*** Opening EXERCISE DATA ***

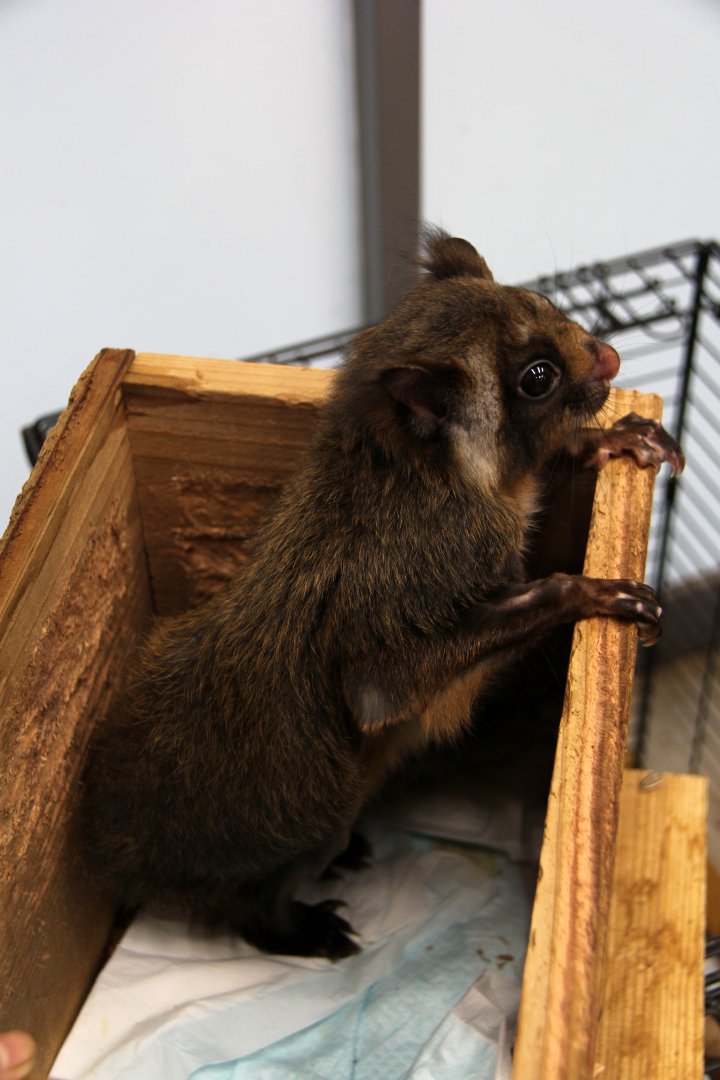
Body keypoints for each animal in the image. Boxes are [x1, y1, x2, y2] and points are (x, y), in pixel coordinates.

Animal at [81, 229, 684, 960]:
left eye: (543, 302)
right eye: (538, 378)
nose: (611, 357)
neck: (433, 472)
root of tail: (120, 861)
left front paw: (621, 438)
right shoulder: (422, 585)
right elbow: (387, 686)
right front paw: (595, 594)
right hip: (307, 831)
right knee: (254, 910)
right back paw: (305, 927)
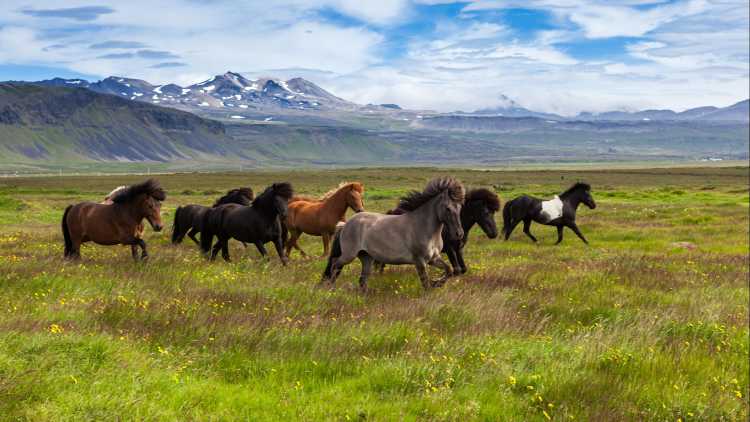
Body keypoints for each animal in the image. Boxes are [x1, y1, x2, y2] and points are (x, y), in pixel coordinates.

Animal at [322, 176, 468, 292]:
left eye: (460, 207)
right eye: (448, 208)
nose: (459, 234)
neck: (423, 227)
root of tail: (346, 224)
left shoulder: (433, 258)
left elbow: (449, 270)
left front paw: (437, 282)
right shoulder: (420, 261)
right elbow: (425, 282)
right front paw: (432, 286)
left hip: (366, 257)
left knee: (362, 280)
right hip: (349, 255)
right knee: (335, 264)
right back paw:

*** Closing EXERCISE DATA ***

= EXERCISE OBJECTIVE =
Would you copy out every line of the data above exactly, minus the pictures?

= ANSWER TO THE EXERCISE =
Body keypoints for each animal in the image. Boxes are [x1, y1, x2, y2] and points are (x, y), in pixel coordinates.

Animal at [81, 229, 684, 960]:
left eye: (543, 302)
right eye: (538, 378)
nose: (611, 357)
neck: (433, 472)
root of tail: (120, 861)
left front paw: (621, 438)
right shoulder: (422, 585)
right elbow: (387, 686)
right front paw: (595, 594)
right hip: (307, 831)
right knee: (254, 910)
right back paw: (305, 927)
Body keypoints for each animal in the image. Boxes are [x1, y1, x2, y2] and points are (x, y), in pixel coordinates.

Animal at [322, 176, 468, 292]:
left eye: (460, 207)
right eye: (448, 208)
nose: (459, 234)
neck: (423, 227)
root of tail: (346, 224)
left shoulder: (433, 258)
left elbow: (449, 270)
left front paw: (437, 282)
right shoulder: (420, 261)
right elbow: (425, 282)
right front paw: (432, 286)
left hip: (366, 257)
left knee: (362, 280)
right hip: (349, 255)
right knee: (335, 264)
right back paw:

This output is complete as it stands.